As part of the Coronavirus Aid, Recovery, and Economic Security (CARES) Act, passed in March of last year, the federal government provided boosted unemployment payments that are layered atop existing state-level benefits for workers who lose their jobs. The CARES Act initially provided $600 per week in boosted payments. Since December, the federal boost has been $300 per week, and those payments will continue until September 6—though some states are already cutting off those payments in order to limit fraud and encourage workers to seek jobs.
While every state has an office dedicated to combating unemployment fraud, they generally do a pretty poor job of it. Improper unemployment payments—not all of which are attributable to fraud—have been over 10 percent in 14 of the past 17 years, according to a recent federal Department of Labor report. The pandemic and federal unemployment payments turned a leaky system into a firehose of fraud.
All those fraudulent unemployment claims might be messing up key economic indicators about the strength of the post-COVID recovery too. Citing a report from investment bank JPMorgan Chase, Axios reported Friday that jobless claims are becoming an unreliable signal. Prior to the pandemic, about 45 percent of jobless claims ended up being eligible for unemployment benefits, but that figure has dropped to 36 percent recently.

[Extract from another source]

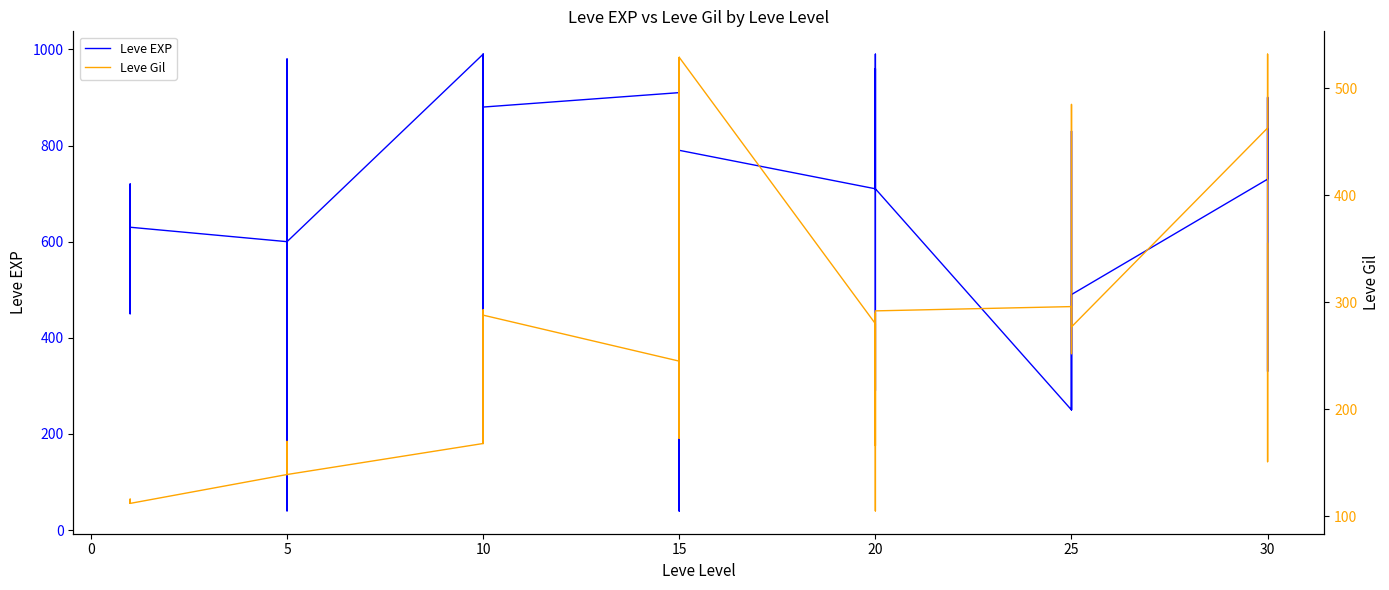

What are all the series names shown in the legend?

Leve EXP, Leve Gil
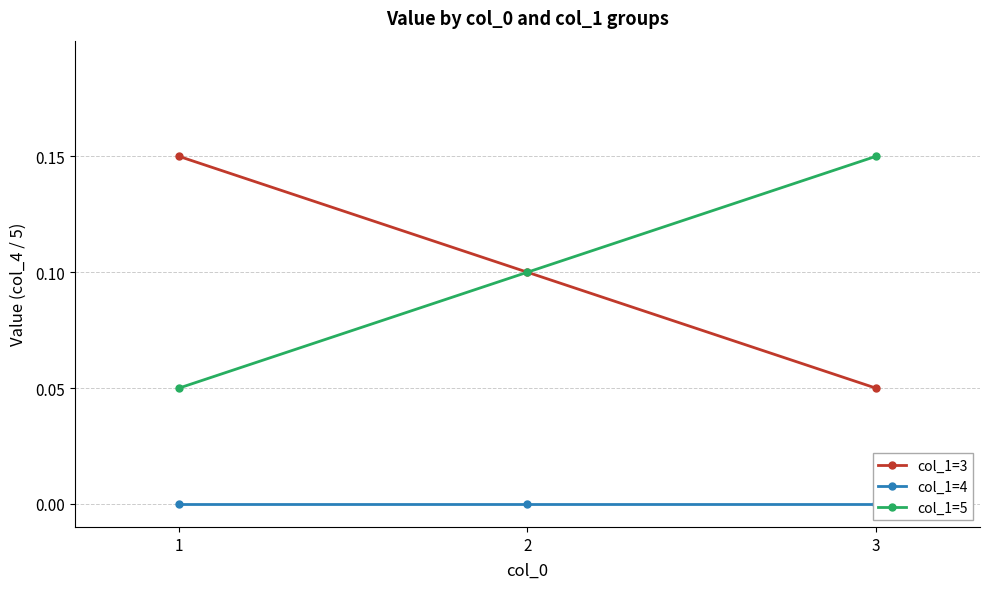

The value of col_1=5 at 2 is 0.1. True or false?

False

But unemployment claims remain one of the most commonly referenced economic indicators. On Thursday, the Department of Labor said 411,000 Americans had filed a claim in the past week—far, far lower than at the peak of the pandemic, but still above pre-pandemic norms.
Again, the federally boosted unemployment benefits might be playing a role. Expanded unemployment benefits are slowing the recovery by disincentivizing some workers from seeking jobs, according to a recent study from the San Francisco Federal Reserve.
But at least the scammers are keeping busy.